◆ Problem statement ◆
Gather every line of the records that contains the word "chart", treating uppercase and lowercase letters as different.

^^^^^^^^

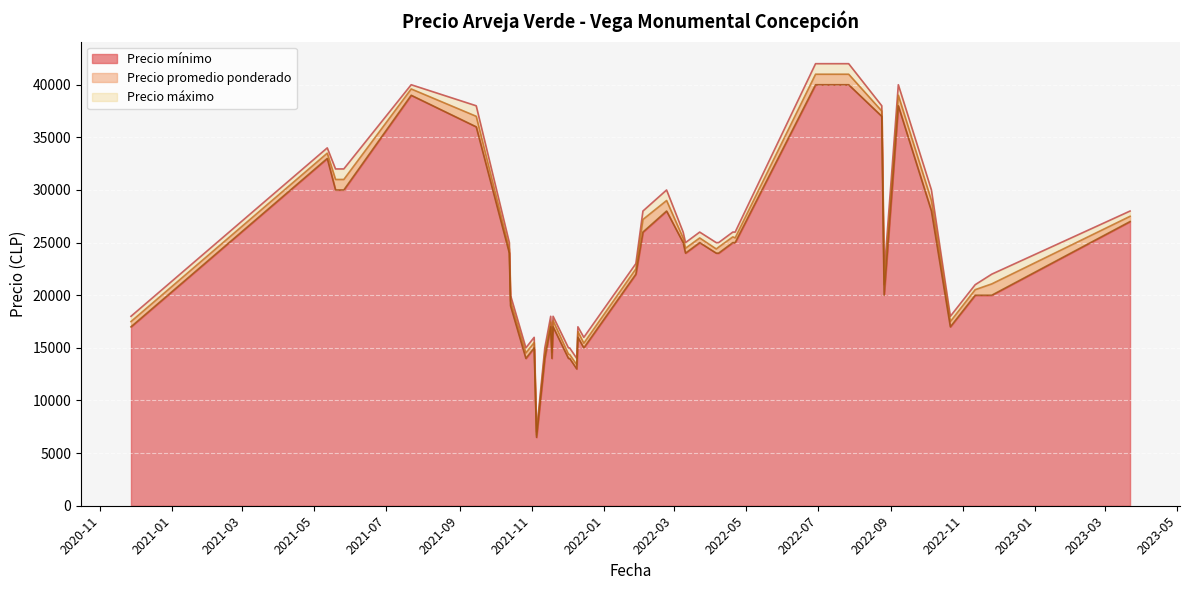

At which category does the chart reach its peak across all series?

2022-07-27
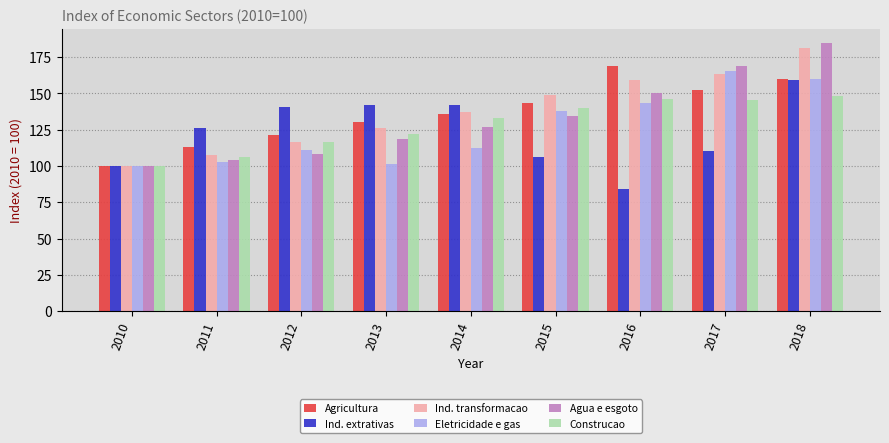

What is the difference between the second highest and second lowest values in the Agua e esgoto series?

64.6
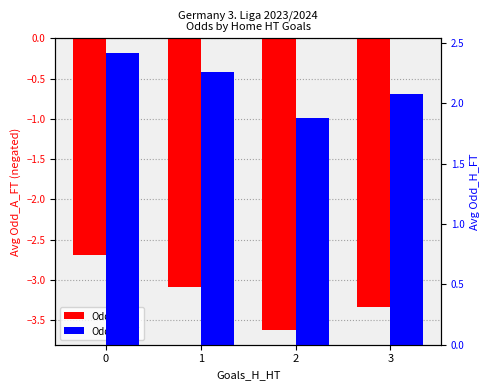

How many data points does each series have?

4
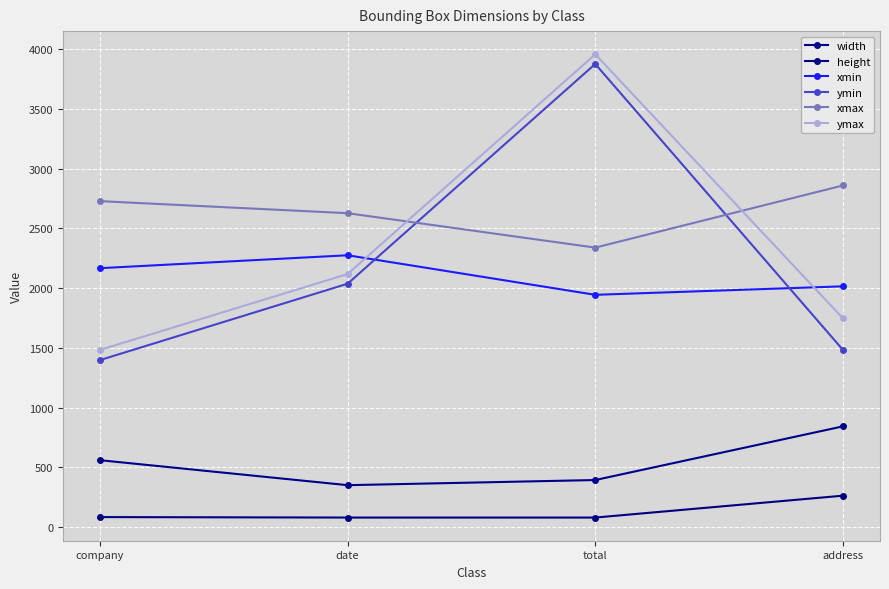

After their last crossing, which series has the higher values: xmin or ymax?

xmin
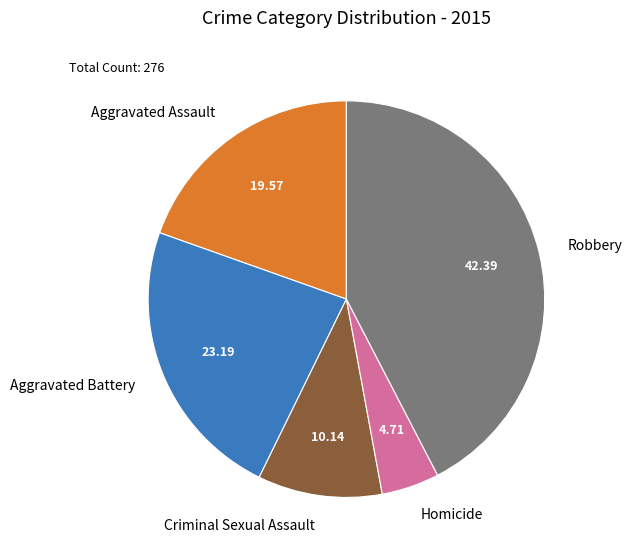

How many slices are in this pie chart?

5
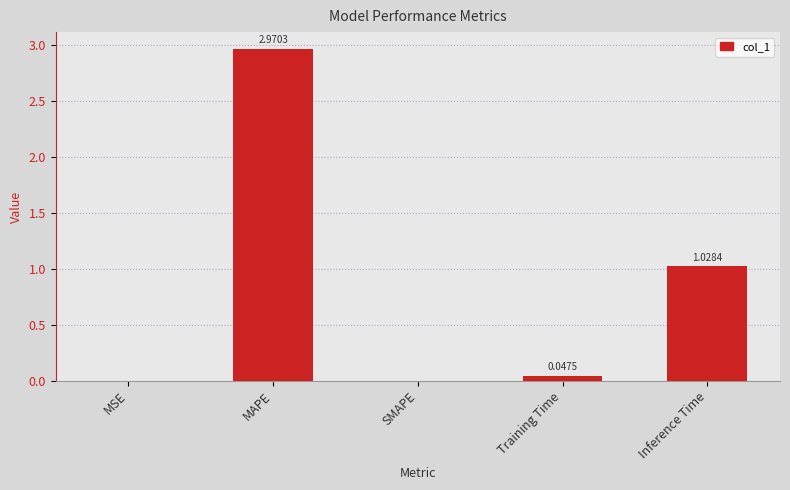

Which category has the highest value across all series?

MAPE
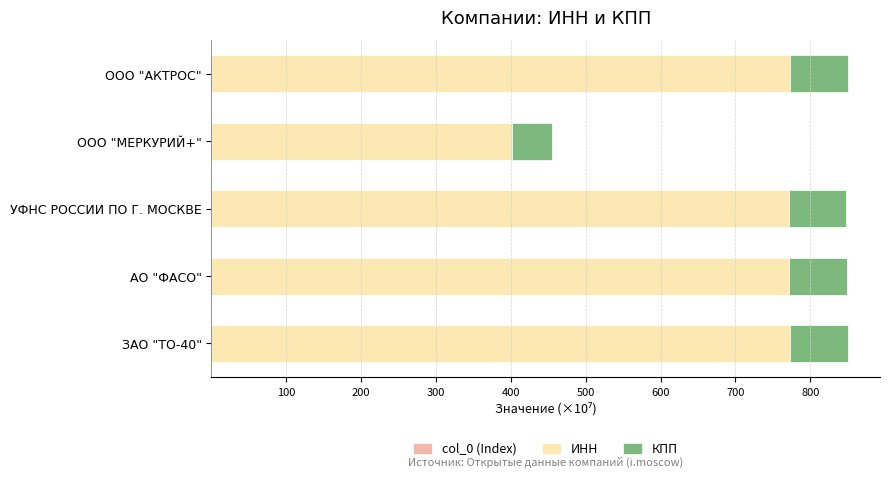

Rank the series by their maximum value, from highest to lowest.

ИНН, КПП, col_0 (Index)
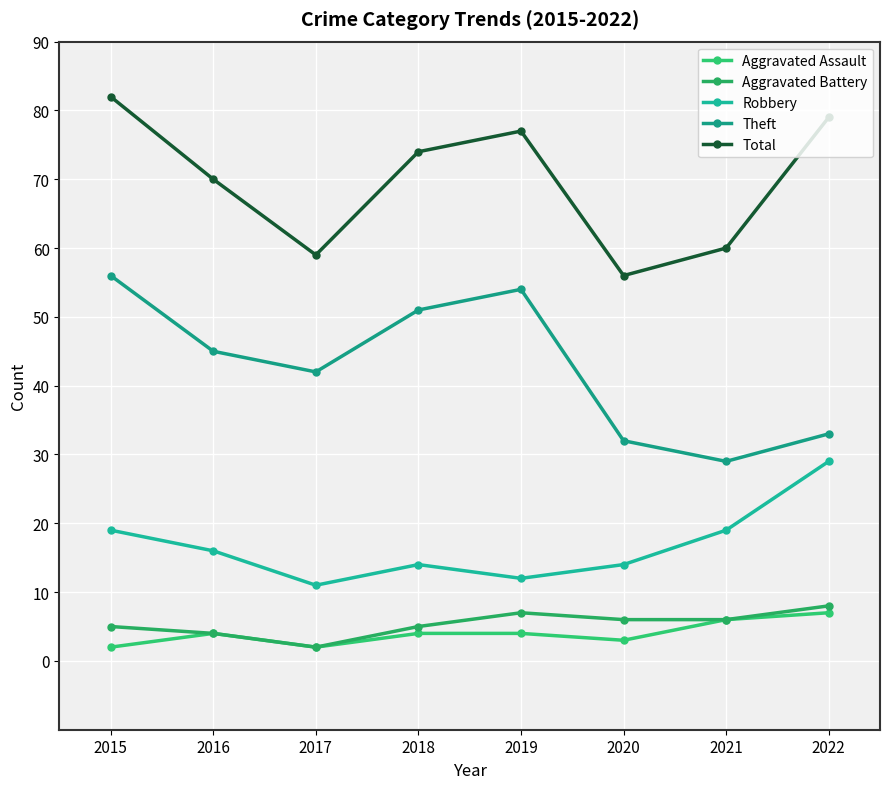

At which category is the sum across all series the highest?

2015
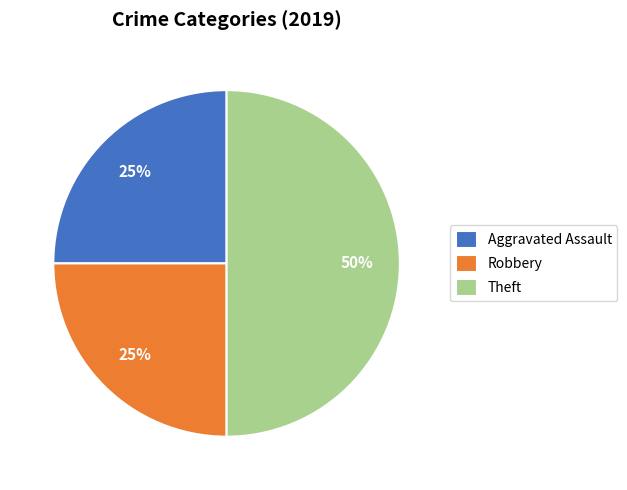

Is the sum of Aggravated Assault and Theft greater than half?

Yes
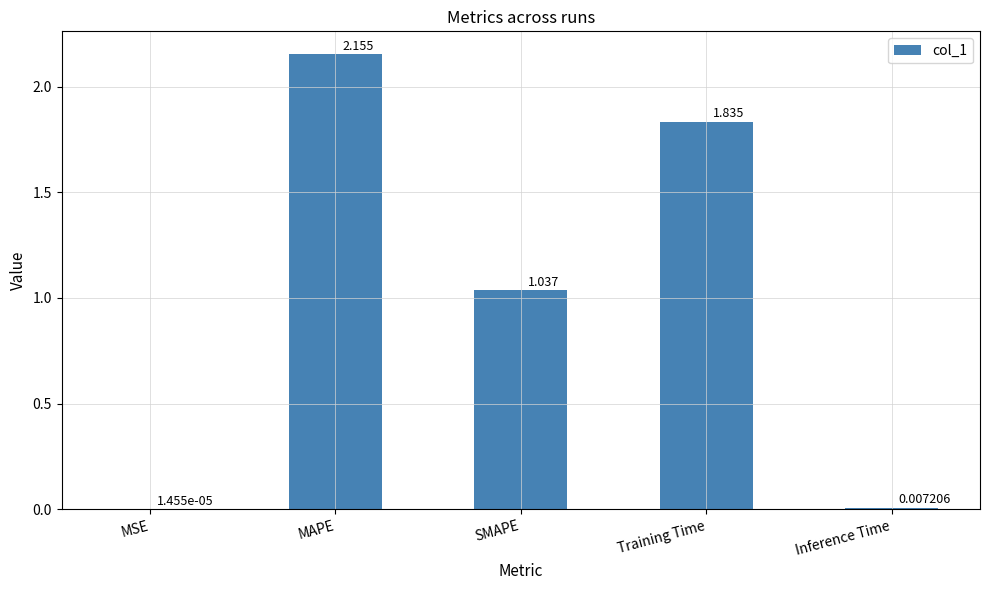

Where is the data nearest to the value 1?

SMAPE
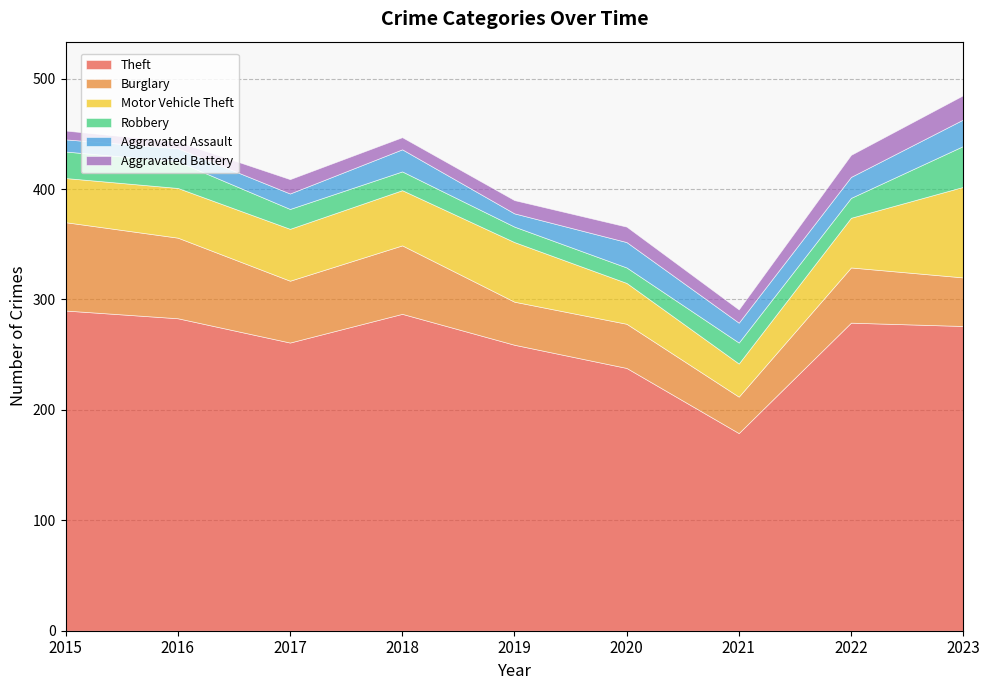

At 2022, list the series in order from smallest to largest.

Robbery, Aggravated Assault, Aggravated Battery, Motor Vehicle Theft, Burglary, Theft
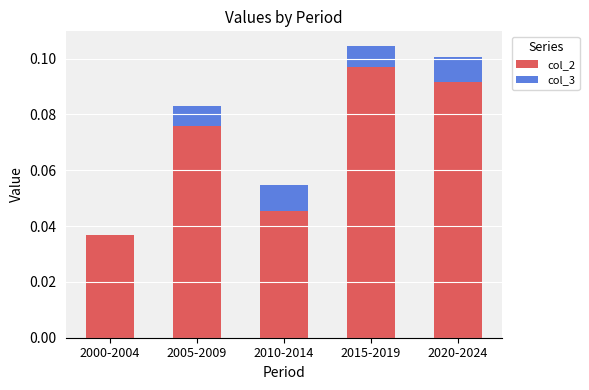

What are all the series names shown in the legend?

col_2, col_3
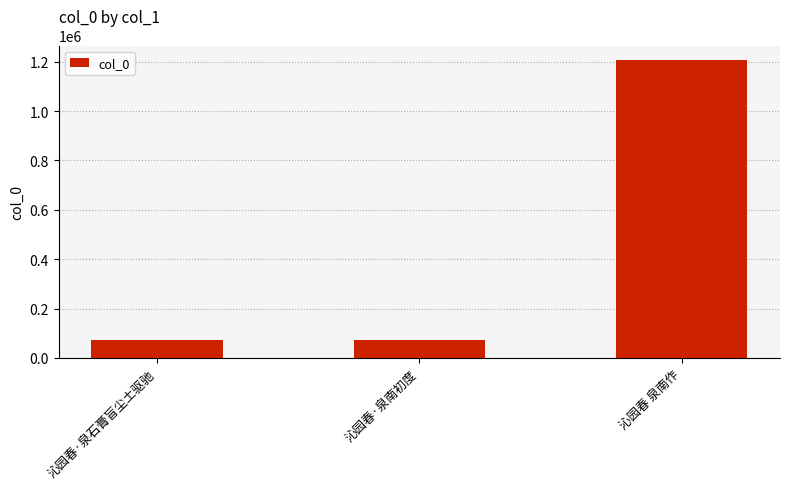

Count the number of categories in the chart.

3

^^^^^^^^

◆ Result for this exercise ◆
At which category does the chart reach its peak across all series?
How many slices are in this pie chart?
Count the number of categories in the chart.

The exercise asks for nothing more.